Creating Iceberg replication policy

You can create Iceberg replication policies in CDP Private Cloud Base 7.1.9 clusters using Cloudera Manager 7.11.3 or higher versions.

  1. Add the source cluster as a peer to the target cluster. An Iceberg replication policy requires a replication peer to locate the source data. You can use an existing peer or add a new peer.
    For information about adding a source cluster as a peer, see Adding cluster as a peer.
  2. Go to the Cloudera Manager > Replication > Replication Policies page in the target cluster where the peer is set up.
  3. Click Create Replication Policy > Iceberg Replication Policy.
    The Create Iceberg Replication Policy wizard appears.
  4. Configure the following options on the General tab:
    Option Description
    Policy Name Enter a unique name for the replication policy.
    Source Choose the source cluster that has the required peer, the required source data to replicate, and the source Iceberg Replication service.
    Destination Choose the target cluster that has the required target Iceberg Replication service.

    The dropdown list shows the clusters that are managed by the current Cloudera Manager.

    Schedule Choose:
    • Immediate to run the replication policy immediately after policy creation is complete.
    • Once to run the schedule one time in the future. Set the date and time.
    • Recurring to run the schedule periodically in the future. Set the date, time, and interval between runs.

    You must consider the following factors before you configure the replication frequency or recurring schedule:

    • The anticipated rate of change and the frequency of the schedule can predict the RTO (Recovery Time Objective) and RPO (Recovery Point Objective) during a disaster recovery process. Therefore, choose a schedule that provides an optimal RTO and RPO.
    • Recurring frequency impacts the compute load on the entire system. That is, frequent replication affects the overall compute capacity of the participating nodes in the replication process which in turn can impact the other workloads running on these nodes.
    Inclusion Table Filters Enter the one or more database and table names to include for replication. The table name can be a Java Regular Expression, or the complete table name that is stored in the catalog.
    Exclusion Table Filters Enter the one or more database and table names to exclude from replication. The table name can be a Java Regular Expression, or the complete table name that is stored in the catalog.
  5. Configure the following options on the Resources tab, Replication Manager uses these options to optimize the DistCp jobs during data replication:
    Option Description
    Custom YARN Queue Optional. Enter the name of the YARN queue for the cluster to which the replication job is submitted if you are using Capacity Scheduler queues to limit resource consumption.

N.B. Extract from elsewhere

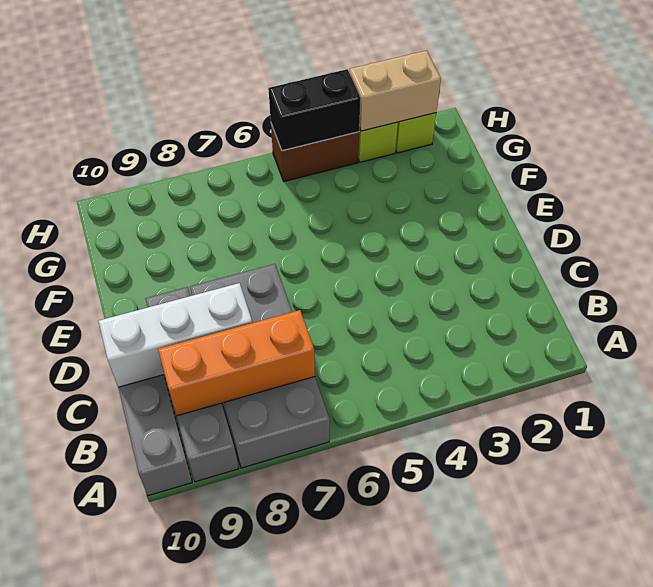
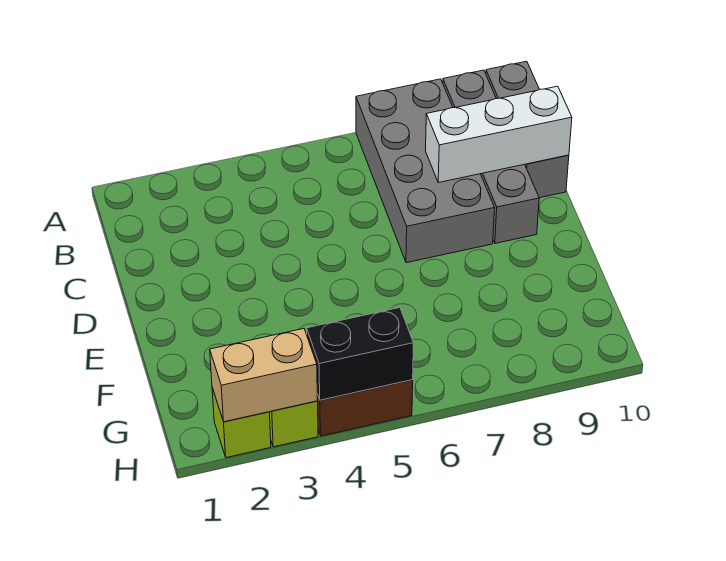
orange 1x3 brick [158,310,315,416] -> none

The default value for this field is default.
    Maximum Number of Copy Mappers Optional. Enter the number of map slots per mapper, as required. The default value is 20.
    Maximum Bandwidth Per Copy Mapper Optional. Enter the bandwidth per mapper, as required. The default value for the bandwidth is 100 MB per second for each mapper.

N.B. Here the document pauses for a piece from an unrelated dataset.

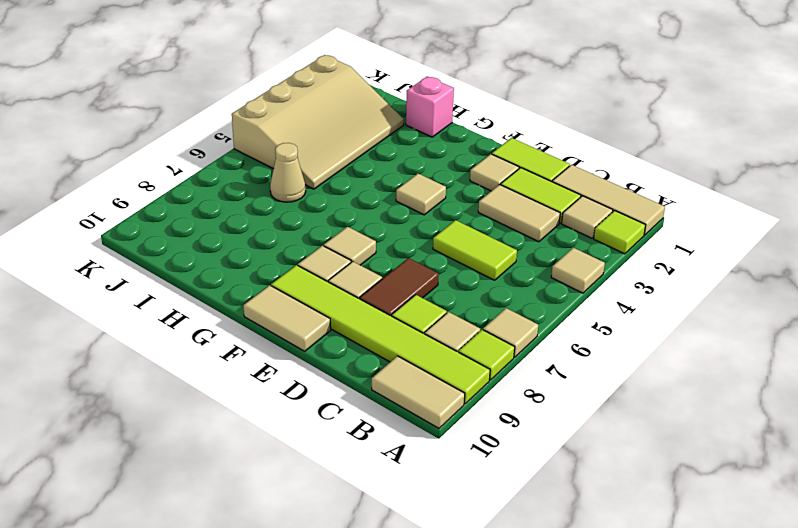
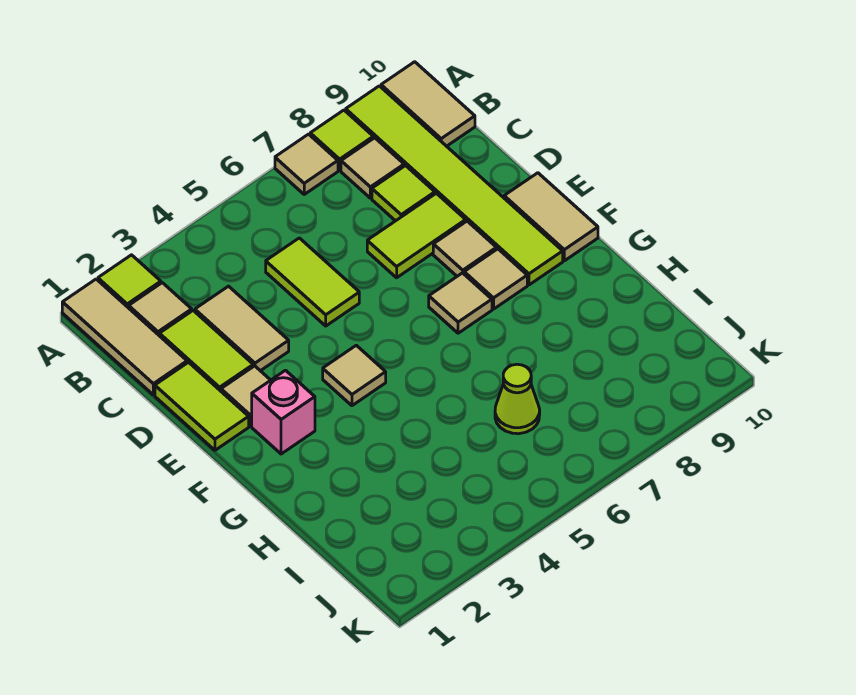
tan 1x1 tile [551,248,605,293] -> none
brown 1x2 tile [360,258,439,316] -> lime 1x2 tile [367,193,466,278]
pink 1x1 brick [406,76,454,137] -> pink 1x1 brick moved to [252,370,315,454]
tan 3x4 slope [232,55,404,189] -> none
tan 1x1 cone [270,143,306,202] -> lime 1x1 cone [495,364,540,434]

    The total bandwidth used by the replication policy is equal to Maximum Bandwidth multiplied by Maximum Map Slots. Therefore, you must ensure that the bandwidth and map slots you choose do not impact other tasks or network resources in the target cluster.

    Adjust this setting so that each map task is throttled to consume only the specified bandwidth.

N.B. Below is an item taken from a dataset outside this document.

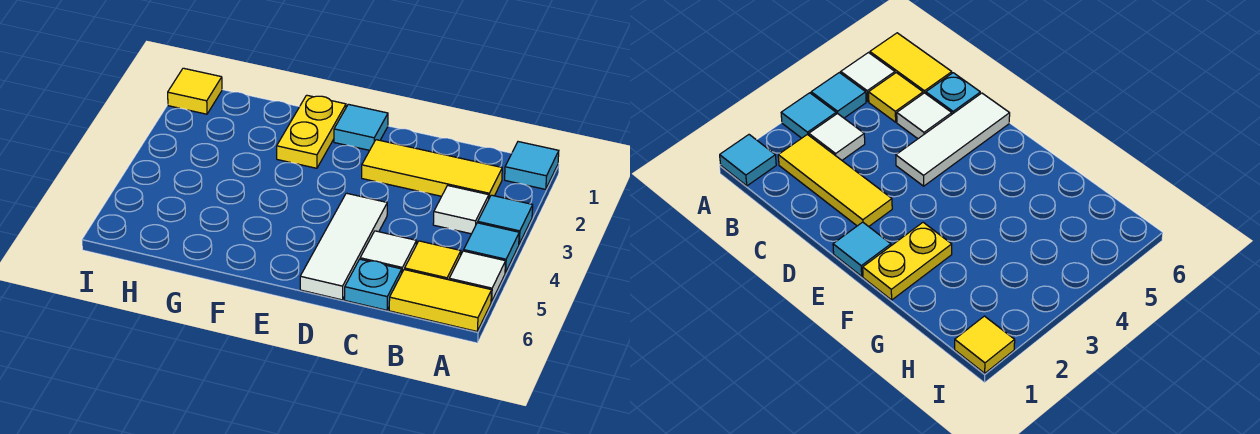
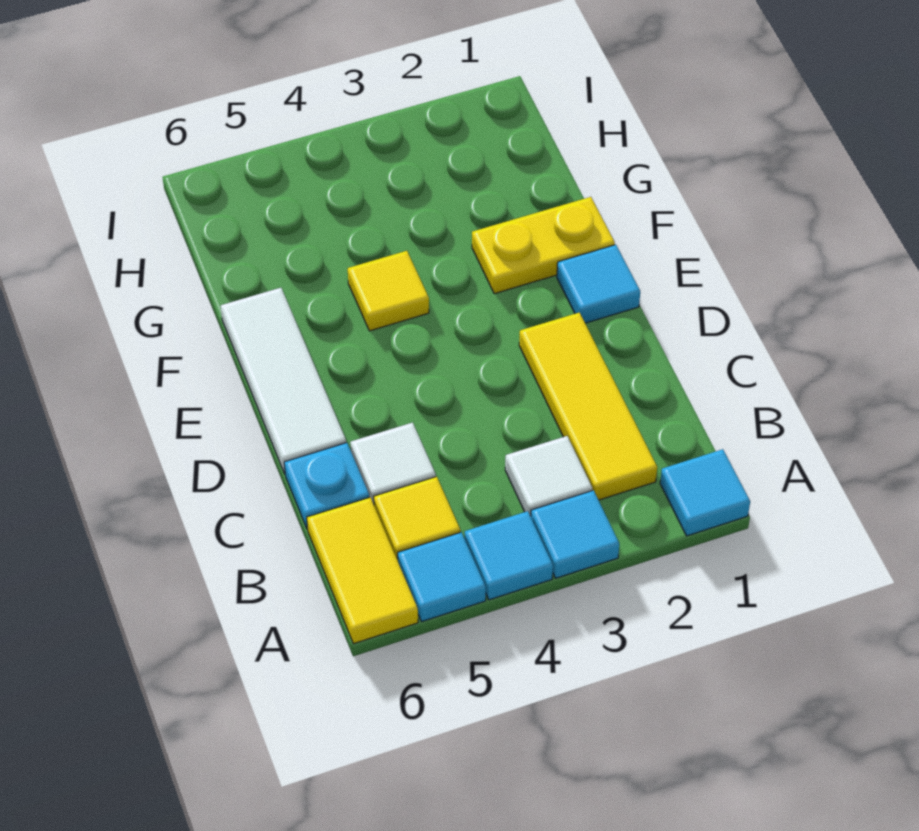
white 1x1 tile [449,251,506,302] -> cyan 1x1 tile [398,532,486,622]
white 1x3 tile [300,193,387,300] -> white 1x3 tile turned to [221,288,346,474]
yellow 1x1 tile [168,68,222,114] -> yellow 1x1 tile moved to [348,251,429,331]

    Each map task (simultaneous copy) is restricted to consume only the specified bandwidth. This is not always exact. The map throttles back its bandwidth consumption during a copy in such a way that the net bandwidth used tends towards the specified value. You can adjust this setting so that each map task is throttled to consume only the specified bandwidth and the net bandwidth used tends towards the specified value.

  6. Click Create.
The replication policy appears on the Replication Policies page. It can take up to 15 seconds for the task to appear.

If you selected Immediate in the Schedule field, the replication job starts replicating after you click Save Policy.